Clearly, this is not what happened. Some matter was left over. What seems to have happened is that for every billion or so annihilations in the moment after the Big Bang, a single regular particle was left behind, with no antimatter counterpart to annihilate it. This left over matter was like the lingering smoke after a flash, and it is the key to all material existence today, everything from stardust to supernovas to spaghetti bolognese and the people who eat it.

The rest of the story is on solid observational footing. The flash of those early annihilations can still be seen today in the Cosmic Microwave Background, a faint glow in the universe, the literal first light.
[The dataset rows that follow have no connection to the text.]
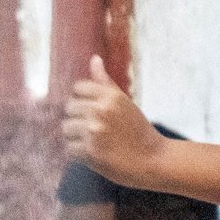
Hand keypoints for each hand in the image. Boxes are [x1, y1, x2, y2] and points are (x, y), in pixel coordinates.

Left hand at [63, 56, 168, 187]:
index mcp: (110, 96)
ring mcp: (94, 131)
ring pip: (66, 128)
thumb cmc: (138, 130)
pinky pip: (70, 148)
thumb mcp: (125, 102)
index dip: (83, 100)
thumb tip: (94, 59)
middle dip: (79, 119)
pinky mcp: (91, 151)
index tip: (94, 111)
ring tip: (93, 142)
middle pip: (69, 108)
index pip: (78, 88)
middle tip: (95, 129)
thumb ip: (105, 83)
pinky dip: (79, 153)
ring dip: (76, 137)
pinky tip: (94, 153)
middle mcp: (101, 110)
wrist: (153, 160)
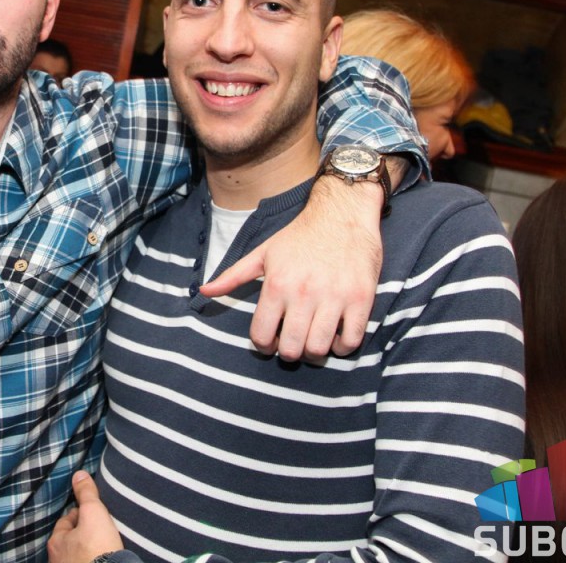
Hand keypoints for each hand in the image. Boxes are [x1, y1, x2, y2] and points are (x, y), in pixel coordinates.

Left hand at [47, 471, 122, 562]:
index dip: (80, 514)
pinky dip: (92, 561)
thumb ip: (87, 494)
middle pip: (71, 541)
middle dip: (82, 535)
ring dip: (86, 551)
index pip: (67, 521)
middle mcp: (58, 560)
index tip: (92, 513)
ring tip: (102, 547)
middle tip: (98, 530)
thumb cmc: (97, 549)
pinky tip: (102, 560)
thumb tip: (79, 475)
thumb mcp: (94, 514)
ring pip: (77, 556)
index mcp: (57, 542)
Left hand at [201, 174, 382, 360]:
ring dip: (314, 352)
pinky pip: (352, 341)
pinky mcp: (361, 299)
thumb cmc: (300, 235)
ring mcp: (335, 297)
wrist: (341, 213)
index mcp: (277, 284)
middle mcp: (304, 293)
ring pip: (319, 349)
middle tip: (292, 343)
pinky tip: (336, 336)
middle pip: (291, 349)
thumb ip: (233, 276)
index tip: (270, 342)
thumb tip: (204, 291)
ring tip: (313, 340)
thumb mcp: (263, 252)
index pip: (261, 336)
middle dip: (288, 352)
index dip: (263, 345)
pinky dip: (342, 347)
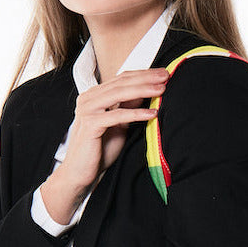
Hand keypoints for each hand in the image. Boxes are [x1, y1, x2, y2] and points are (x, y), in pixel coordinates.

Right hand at [41, 68, 169, 223]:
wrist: (81, 173)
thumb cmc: (99, 151)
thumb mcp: (119, 124)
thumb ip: (128, 107)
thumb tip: (146, 91)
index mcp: (94, 95)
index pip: (121, 79)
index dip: (143, 74)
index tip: (163, 73)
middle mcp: (88, 98)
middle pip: (121, 82)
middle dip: (146, 78)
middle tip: (166, 76)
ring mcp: (87, 110)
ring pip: (119, 94)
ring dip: (143, 90)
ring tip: (162, 89)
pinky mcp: (90, 124)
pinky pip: (117, 115)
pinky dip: (136, 113)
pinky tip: (152, 113)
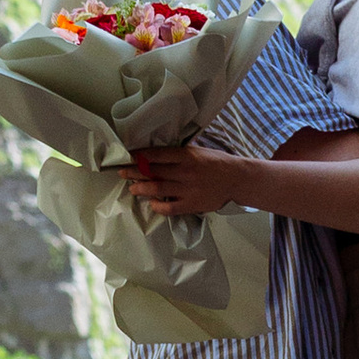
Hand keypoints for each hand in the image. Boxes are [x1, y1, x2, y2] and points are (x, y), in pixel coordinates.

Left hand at [127, 144, 245, 216]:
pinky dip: (158, 206)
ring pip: (158, 188)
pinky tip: (152, 203)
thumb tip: (156, 155)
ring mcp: (188, 189)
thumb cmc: (217, 163)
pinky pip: (170, 207)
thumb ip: (179, 154)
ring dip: (141, 187)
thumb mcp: (198, 151)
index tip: (128, 156)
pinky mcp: (192, 204)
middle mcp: (184, 171)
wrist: (237, 179)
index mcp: (186, 155)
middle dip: (134, 171)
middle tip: (121, 172)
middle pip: (153, 171)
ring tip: (132, 188)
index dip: (140, 156)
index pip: (156, 154)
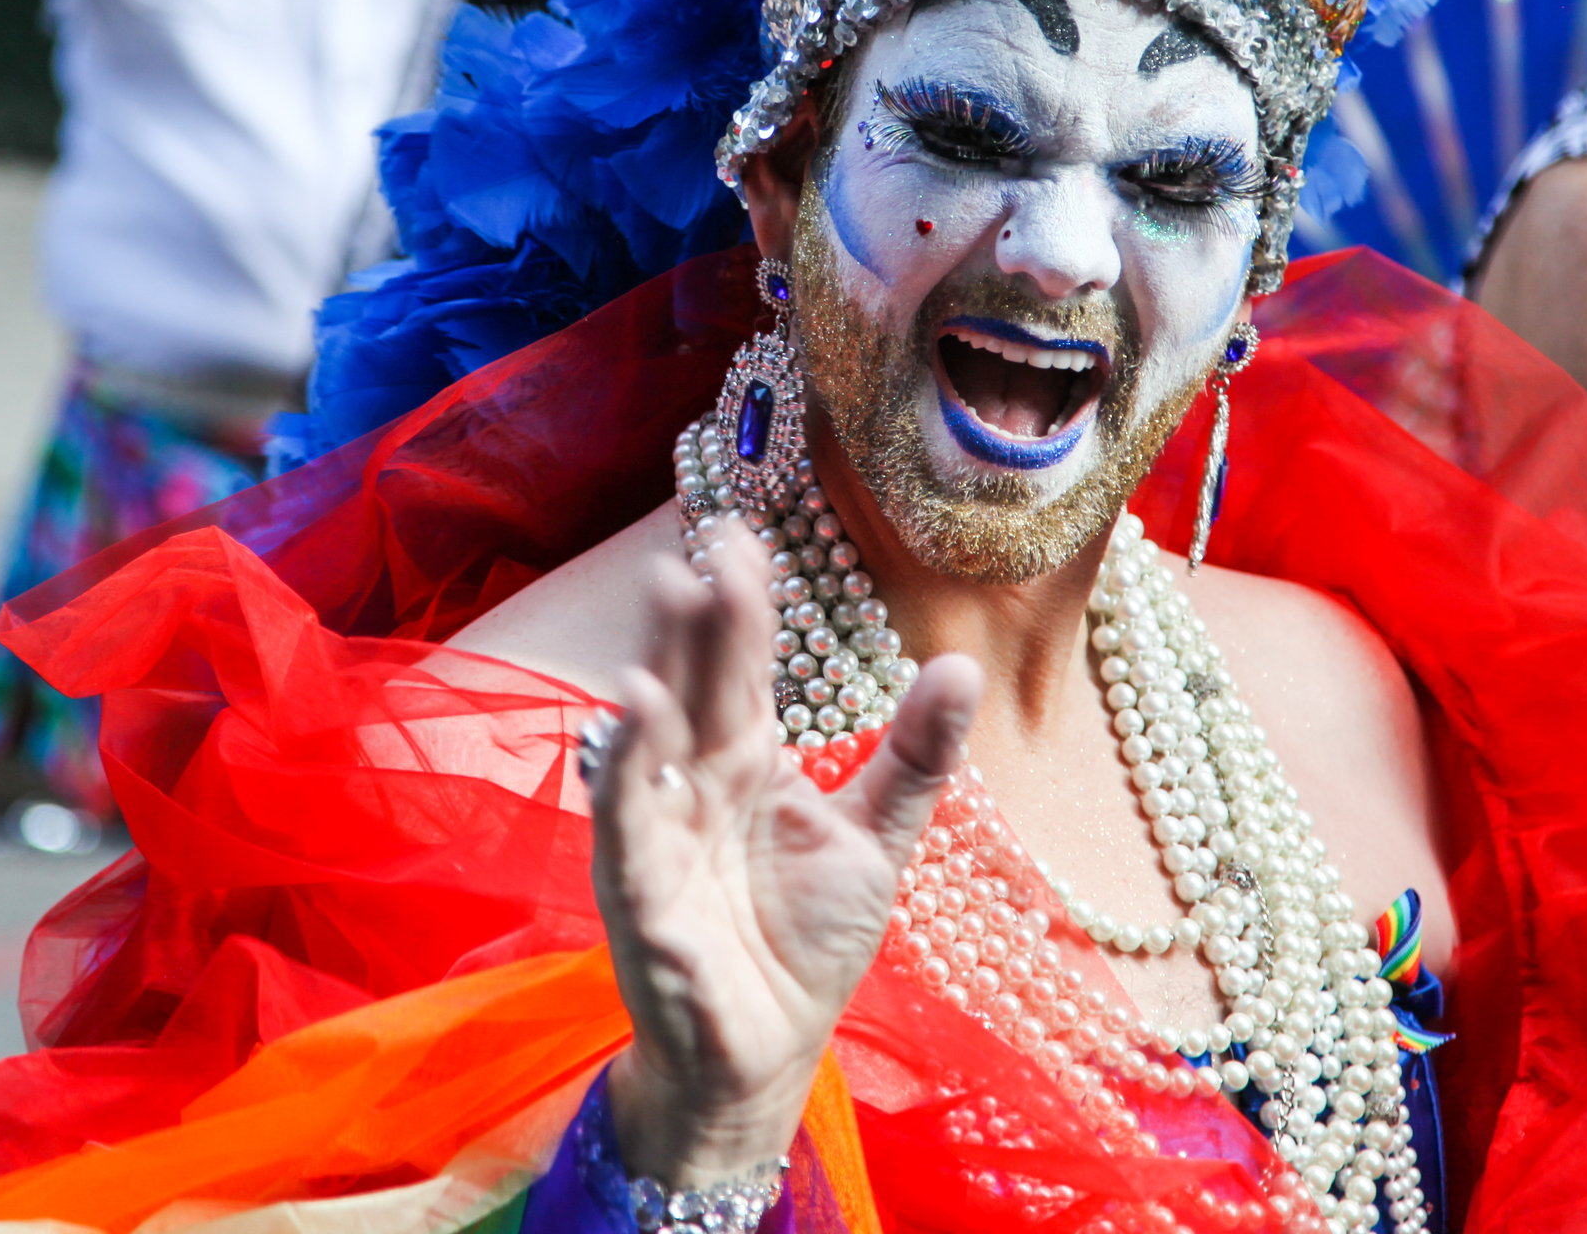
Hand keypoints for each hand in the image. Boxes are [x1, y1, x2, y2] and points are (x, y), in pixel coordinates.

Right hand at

But the cosmic surplus of regular matter remains a total mystery.

“There’s got to be some difference between matter and antimatter in order to explain what happened to antimatter,” Fujiwara says.

This is why he and other researchers at CERN, home of the Large Hadron Collider, have been looking for some physical difference between matter and antimatter, other than being perfect mirror images. The hypothesis is that if you measure precisely enough, there will be some difference that explains the cosmic bias toward regular matter. Finding it is one of the greatest experimental challenges of modern physics.

Fujiwara, for example, is at CERN this week to work on an experiment measuring gravity’s effect on anti-hydrogen, to see whether maybe it falls up instead of down, or behaves differently in some other way. But every difference remains conjecture. So far, the physical properties of anti-hydrogen line up exactly with regular hydrogen.

Even though it is vastly more common, regular matter still seems almost like a cosmic afterthought, a rounding error. It is not even the predominant stuff in the universe, far from it. As it is today, the newborn universe was mostly made of dark matter, a strange substance that does not interact with other matter except to exert gravity. So the diffuse dusting of leftover regular matter, the “smoke” that lingered after the Big Bang, was shaped by the gravity of dark matter first into stringy filaments, like cheese off a hot pizza just before it breaks.

Those strings coalesced into clumps, all in motion under gravity’s influence. These clumps became stars, and as they burned, the intense heat and pressure in their cores fused the lighter elements like hydrogen and helium into heavier elements like carbon and iron. When the stars burned out and exploded, those new elements were freed in clouds of stardust. From that stardust came more stars, arranged in billions of swirling galaxies, and eventually planets in their orbit, with satellite moons of their own. The rest is history.

Ever since, antimatter has been exceedingly rare.

To physics, this imbalance is weird. For example, there is no theoretical reason to think the universe should have, on average, an electrical charge, says A.W. Peet, professor of physics at the University of Toronto. So there should be equal numbers of electrons and anti-electrons (known as positrons). But there does not seem to be.

Or maybe there is no imbalance. Maybe it just looks that way. Many scientific problems have turned out to be tricks of perspective.

“Sometimes people have wondered if maybe the antimatter sort of went somewhere else, and it’s in some region of the universe that is just antimatter making up anti-protons and anti-neutrons and anti-electrons, even anti-atoms and anti-molecules, and all that sort of stuff,” Peet says. “Anti-planets, anti-humans, you know, perhaps.”

Unfortunately for this intriguing scenario, if that region did exist, then the boundary between it and the rest of the universe “would produce lots of bursts of energy from annihilation, where the edges of the conglomeration of antimatter would find some matter, and we don’t see that. So that’s one of the reasons why astrophysicists and particle physicists are fairly convinced that there are not large quantities of antimatter around the universe,” Peet says.

So physicists are left with this puzzle — a theory that predicts nothing should exist but pure energy, but a universe that obviously has a lot of stuff in it.

The hypothesis remains that, somewhere down beyond one part in a billion, there is some discrepancy waiting to be discovered. But that is just a hope, unfulfilled by this latest research.

“We have not been able to find an asymmetry yet,” Fujiwara said.